What you need to do: Transcribe only the lines in the data below falling between the line with "right shoulder: (508, 132)" and the line with "left hip: (149, 193)", including those two lines, and leave out any picture.

Data records:

▬▬▬

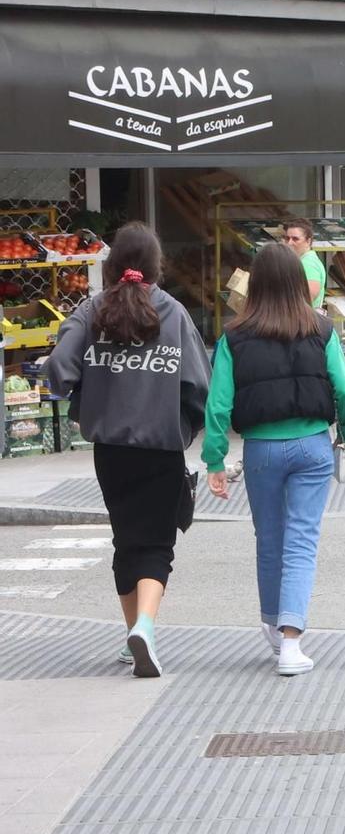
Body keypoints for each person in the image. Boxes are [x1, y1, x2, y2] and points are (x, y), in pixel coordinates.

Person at [44, 223, 211, 678]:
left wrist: (84, 398)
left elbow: (59, 371)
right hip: (160, 446)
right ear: (157, 267)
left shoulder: (92, 309)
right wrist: (188, 426)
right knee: (157, 543)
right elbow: (199, 383)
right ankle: (146, 627)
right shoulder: (173, 312)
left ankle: (132, 634)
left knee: (126, 539)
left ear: (113, 265)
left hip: (111, 449)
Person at [203, 244, 345, 676]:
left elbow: (218, 405)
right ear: (298, 281)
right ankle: (292, 643)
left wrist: (214, 460)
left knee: (269, 537)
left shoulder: (233, 337)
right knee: (301, 541)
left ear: (255, 284)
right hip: (312, 445)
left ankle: (273, 626)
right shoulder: (321, 329)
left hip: (260, 449)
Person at [280, 217, 326, 309]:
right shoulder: (303, 260)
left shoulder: (308, 263)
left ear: (308, 241)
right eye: (287, 238)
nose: (289, 243)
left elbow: (308, 296)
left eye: (295, 239)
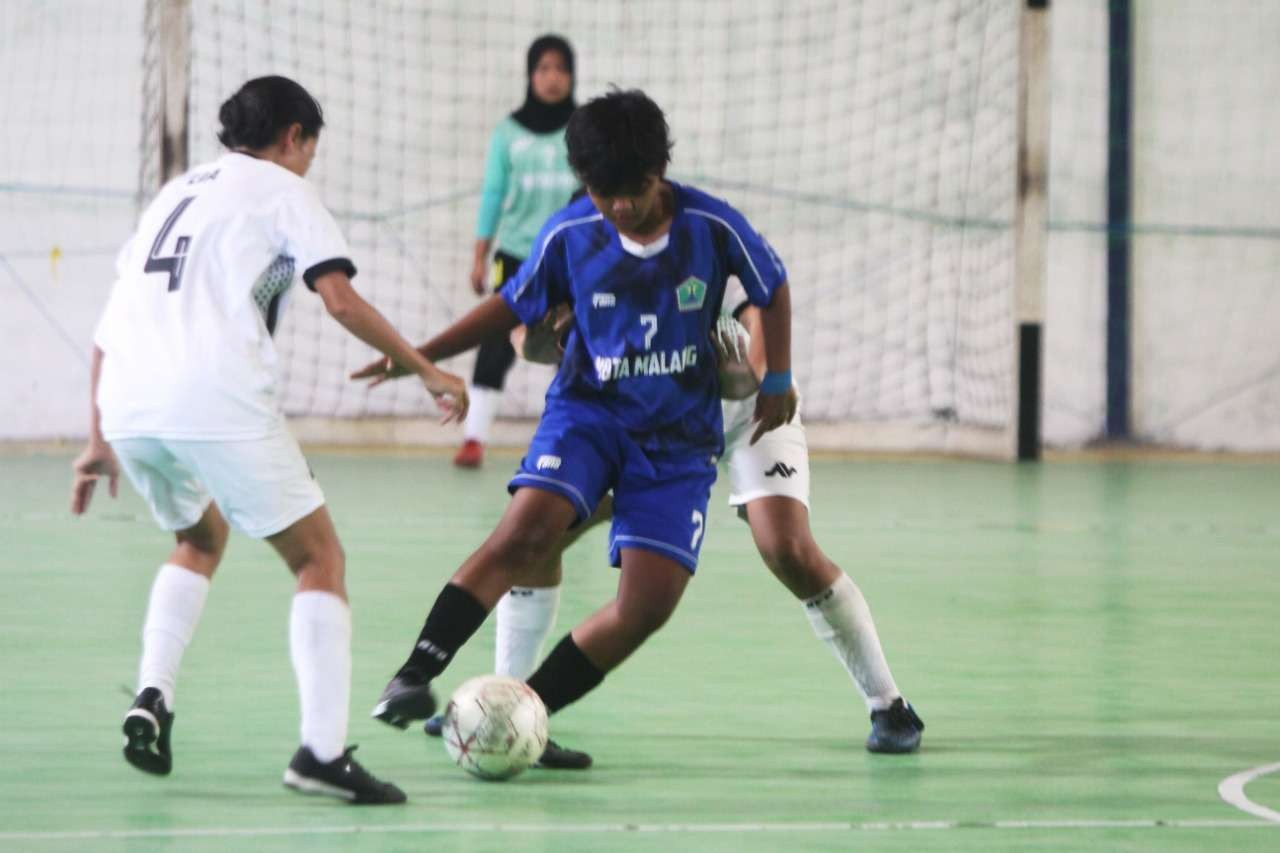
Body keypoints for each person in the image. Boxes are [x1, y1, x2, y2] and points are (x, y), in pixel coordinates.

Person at [353, 89, 797, 747]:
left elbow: (772, 285)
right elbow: (510, 307)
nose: (620, 205)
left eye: (634, 189)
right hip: (589, 412)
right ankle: (416, 670)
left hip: (677, 440)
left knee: (648, 605)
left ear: (660, 171)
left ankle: (522, 712)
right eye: (602, 190)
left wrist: (778, 375)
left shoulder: (713, 225)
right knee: (525, 530)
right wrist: (420, 355)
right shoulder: (570, 233)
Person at [69, 75, 467, 805]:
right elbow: (340, 298)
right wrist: (426, 370)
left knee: (200, 538)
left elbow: (105, 330)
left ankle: (153, 693)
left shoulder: (176, 193)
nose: (310, 161)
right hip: (211, 393)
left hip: (127, 401)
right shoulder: (285, 190)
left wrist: (97, 438)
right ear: (292, 137)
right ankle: (319, 753)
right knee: (319, 556)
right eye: (310, 147)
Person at [421, 294, 925, 759]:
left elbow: (761, 344)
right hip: (650, 424)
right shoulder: (585, 256)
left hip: (749, 410)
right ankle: (505, 705)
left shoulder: (705, 246)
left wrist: (744, 374)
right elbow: (528, 343)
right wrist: (545, 328)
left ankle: (889, 703)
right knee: (541, 535)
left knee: (787, 548)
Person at [454, 34, 579, 469]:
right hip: (516, 258)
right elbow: (493, 195)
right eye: (543, 68)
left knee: (572, 346)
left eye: (561, 68)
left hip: (569, 257)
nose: (552, 77)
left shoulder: (582, 128)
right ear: (530, 75)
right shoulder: (508, 132)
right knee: (496, 344)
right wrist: (479, 256)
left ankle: (572, 437)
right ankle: (473, 438)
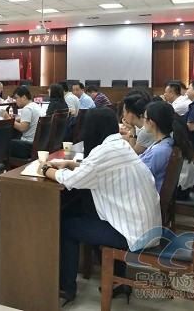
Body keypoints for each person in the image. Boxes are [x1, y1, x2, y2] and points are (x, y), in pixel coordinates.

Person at [40, 108, 161, 304]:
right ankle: (117, 280)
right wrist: (71, 164)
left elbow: (71, 181)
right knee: (87, 212)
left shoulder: (105, 151)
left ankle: (66, 289)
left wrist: (46, 169)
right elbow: (96, 169)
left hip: (132, 233)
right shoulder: (120, 145)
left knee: (67, 226)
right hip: (144, 226)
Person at [140, 101, 193, 191]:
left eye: (144, 118)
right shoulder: (165, 141)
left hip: (149, 193)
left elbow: (139, 176)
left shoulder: (160, 151)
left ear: (151, 122)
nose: (143, 121)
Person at [0, 86, 42, 159]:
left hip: (28, 145)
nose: (15, 101)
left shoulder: (27, 109)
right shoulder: (35, 106)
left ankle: (0, 163)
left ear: (24, 97)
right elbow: (26, 120)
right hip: (38, 143)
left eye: (16, 98)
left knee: (3, 141)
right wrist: (14, 119)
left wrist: (8, 118)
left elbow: (23, 128)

▬▬▬

Written solution:
right shoulder: (508, 132)
right knee: (496, 344)
right wrist: (479, 256)
left ankle: (572, 437)
right ankle: (473, 438)
Body keypoints for each person in the image. Boxes are [x1, y1, x2, y2] and points are (x, y), in pixel coordinates.

Person at [40, 108, 161, 304]:
right ankle: (117, 280)
right wrist: (71, 164)
left elbow: (71, 181)
right knee: (87, 212)
left shoulder: (105, 151)
left ankle: (66, 289)
left wrist: (46, 169)
right elbow: (96, 169)
left hip: (132, 233)
right shoulder: (120, 145)
left knee: (67, 226)
right hip: (144, 226)
Person at [140, 101, 193, 191]:
left eye: (144, 118)
right shoulder: (165, 141)
left hip: (149, 193)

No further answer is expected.